# Импорты

In [1]:
from collections.abc import Iterable
from typing import Any

import numpy as np
import pandas as pd
from matplotlib import pyplot as plt
from sklearn.compose import ColumnTransformer
from sklearn.discriminant_analysis import StandardScaler
from sklearn.ensemble import RandomForestClassifier
from sklearn.impute import SimpleImputer
from sklearn.linear_model import LogisticRegression
from sklearn.metrics import f1_score
from sklearn.model_selection import GridSearchCV, KFold, ParameterGrid, train_test_split
from sklearn.pipeline import FunctionTransformer, Pipeline, make_pipeline
from sklearn.preprocessing import OneHotEncoder, OrdinalEncoder
from tqdm import tqdm

from src.mba import business, modeling, transforms, vis
from src.mba.const import DATA_PATH, TARGET

# Для более качественных графиков
%config InlineBackend.figure_format='retina'
plt.rcParams["figure.dpi"] = 150
%load_ext autoreload
%autoreload 2

# Датасет

### Загрузить в pandas

In [None]:
loan_data = pd.read_csv(DATA_PATH)
loan_data

### Наличие аномалий

In [None]:
vis.plot_anomalies(loan_data, ["сумма"])

### Заменить аномальные значения

In [None]:
# Добавить в пайп модели

clipper = FunctionTransformer(transforms.clip_anomalies, kw_args={"cols": ["сумма"]})
pipe = make_pipeline(clipper)

In [None]:
# Vis
cols = ["сумма"]
vis.plot_anomalies(transforms.clip_anomalies(loan_data, cols), cols)

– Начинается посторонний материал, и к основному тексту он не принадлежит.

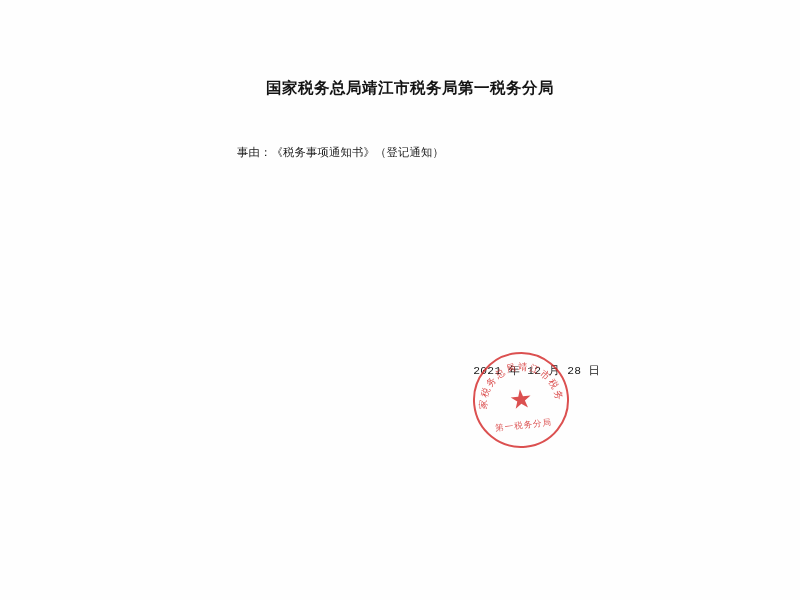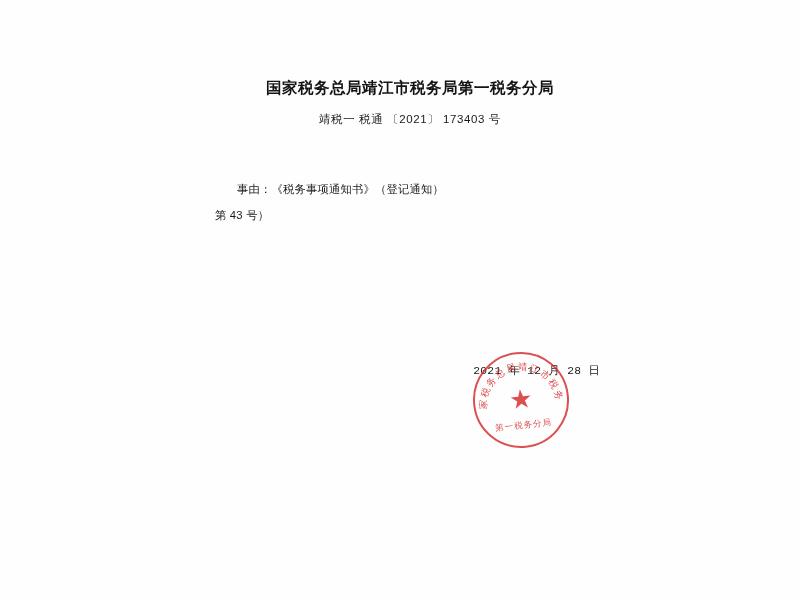"靖税一 税通 〔2021〕 173403 号" div.doc-number { html: <div>靖税一 税通 〔2021〕 173403 号</div> -> none }
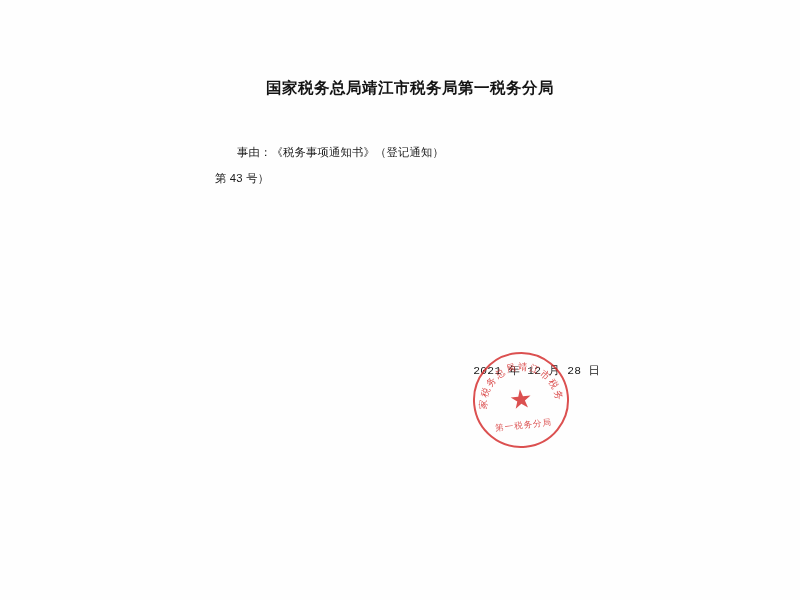"第 43 号）" div.para { html: <div>第 43 号）</div> -> none }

### Убрать аномальные значения

In [None]:
# В пайпе нельзя юзать

# Vis
cols = ["сумма"]
vis.plot_anomalies(transforms.remove_anomalies(loan_data, cols), cols)

### Построить гистограммы

In [None]:
vis.plot_hist(loan_data, ["сумма"])

### Построить корреляционную матрицу

In [None]:
vis.plot_corr(loan_data, ["сумма", "дефолт"])

### Нормализовать числовые значения

In [None]:
scaler = StandardScaler()
scaler.fit_transform(loan_data[["сумма"]])

### Пропуски

In [None]:
vis.plot_nan(loan_data)

### Заполнить пропуски

In [None]:
imputer = SimpleImputer(strategy="mean")
imputer.fit_transform(loan_data[["сумма"]])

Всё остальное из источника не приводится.